The foregoing structure of PDP 1 can be manufactured by the following method. PDP 1 having the construction shown in FIG. 4 undergoes the exhaust-baking. Sealing member 18 and biding member 19b employ glass frit of which melting point is 390° C. Glass substrate 11 is provided with communication hole 15 communicating with the inside of PDP 1 and working as the exhausting hole. Exhausting pipe 19 employs a glass tube having a thermal expansion coefficient similar to that of glass substrate 11, and includes pedestal 19a. Gas adsorption member 20 employs Zr-based material, or it can be made of Ti-based material. Member 20 shapes like a ring having an outer diameter smaller than the inner diameter of pedestal 19a but greater than the inner diameter of exhausting pipe 19. The inner diameter of the ring-shape, i.e. forming a hole, has an outer diameter greater than the inner diameter of communication hole 15 and that of exhausting pipe 19.
Then an end of exhausting pipe 19 is coupled to external exhausting device 41, and entire PDP1 is heated in a heating oven. Retaining PDP 1 at 450° C. for 20 minutes softens sealing member 18 and binding member 19b, then PDP 1 is cooled down to 350° C. for solidifying, so that PDP 1 is sealed again. After that, while PDP 1 is retained at 350° C. for two hours, exhausting device 41 starts exhausting PDP 1 of air into vacuum status, so that the exhaust-baking is carried out. Then PDP 1 is cooled down to an ambient temperature, and is filled with discharge gas formed of Ne (95%) and Xe (5%) at 67 kPa, thereby completing PDP1.
The steps discussed above prove that gas adsorption member 20 does not clog exhausting pipe 19 nor block communication hole 15. On top of that, PDP 1 can be exhausted in a shorter time, i.e. PDP 1 is exhausted in less than half of the time that is needed for the manufacturing steps having no gas adsorption member 20 to exhaust PDP 1 of air. PDP 1 thus manufactured has display characteristics equivalent to that manufactured without member 20.
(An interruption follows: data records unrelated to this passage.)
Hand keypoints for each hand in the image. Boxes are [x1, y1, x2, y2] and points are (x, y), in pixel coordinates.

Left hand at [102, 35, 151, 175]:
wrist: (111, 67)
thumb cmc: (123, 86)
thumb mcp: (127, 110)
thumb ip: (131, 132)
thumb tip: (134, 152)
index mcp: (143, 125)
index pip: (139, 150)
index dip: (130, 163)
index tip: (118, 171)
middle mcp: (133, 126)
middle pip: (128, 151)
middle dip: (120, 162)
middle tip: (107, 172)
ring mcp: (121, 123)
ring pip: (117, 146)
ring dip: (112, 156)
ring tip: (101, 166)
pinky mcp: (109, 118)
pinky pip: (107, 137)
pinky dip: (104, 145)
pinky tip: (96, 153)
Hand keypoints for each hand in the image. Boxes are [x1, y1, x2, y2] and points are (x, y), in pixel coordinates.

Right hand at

In the manufacturing steps discussed above, gas adsorption member 20 placed in pedestal 19a is eventually activated by the heating, which softens binding member 19b for exhausting pipe 19 to be fixed to glass substrate 11. Therefore, in order to maintain the degassing effort of member 20 more effectively, it is preferable to put member 20 in an impurity gas atmosphere or vacuum atmosphere during the heating. This preparation allows achieving the PDP of higher performance.
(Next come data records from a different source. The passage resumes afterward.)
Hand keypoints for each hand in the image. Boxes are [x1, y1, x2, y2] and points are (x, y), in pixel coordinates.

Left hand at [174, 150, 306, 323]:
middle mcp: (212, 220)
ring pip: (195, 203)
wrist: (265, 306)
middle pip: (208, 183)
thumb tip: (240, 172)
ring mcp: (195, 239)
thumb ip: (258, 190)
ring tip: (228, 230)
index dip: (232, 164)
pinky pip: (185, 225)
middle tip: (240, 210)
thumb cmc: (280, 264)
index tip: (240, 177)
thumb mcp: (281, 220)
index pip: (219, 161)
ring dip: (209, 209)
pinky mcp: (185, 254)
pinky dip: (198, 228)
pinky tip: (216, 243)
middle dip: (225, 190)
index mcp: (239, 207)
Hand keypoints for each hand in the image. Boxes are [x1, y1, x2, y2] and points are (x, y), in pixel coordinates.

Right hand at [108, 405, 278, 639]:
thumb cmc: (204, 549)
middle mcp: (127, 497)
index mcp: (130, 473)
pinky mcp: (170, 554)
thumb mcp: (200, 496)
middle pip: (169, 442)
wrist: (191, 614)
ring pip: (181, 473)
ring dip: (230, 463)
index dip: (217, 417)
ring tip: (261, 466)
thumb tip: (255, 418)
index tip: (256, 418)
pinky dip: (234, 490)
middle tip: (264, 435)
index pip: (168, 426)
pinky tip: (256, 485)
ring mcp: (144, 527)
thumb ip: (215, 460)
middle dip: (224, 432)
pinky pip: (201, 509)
In the exemplary embodiment discussed above, a PDP is taken as an example; however, the embodiment is applicable to any other display panels as long as their manufacturing steps employ a gas adsorption member in sealing and exhausting.
INDUSTRIAL APPLICABILITY
The present invention provides reliable PDPs excellent in video-display quality, and the PDPs are useful as a display device of a wall-hanging TV or a large-size monitoring device.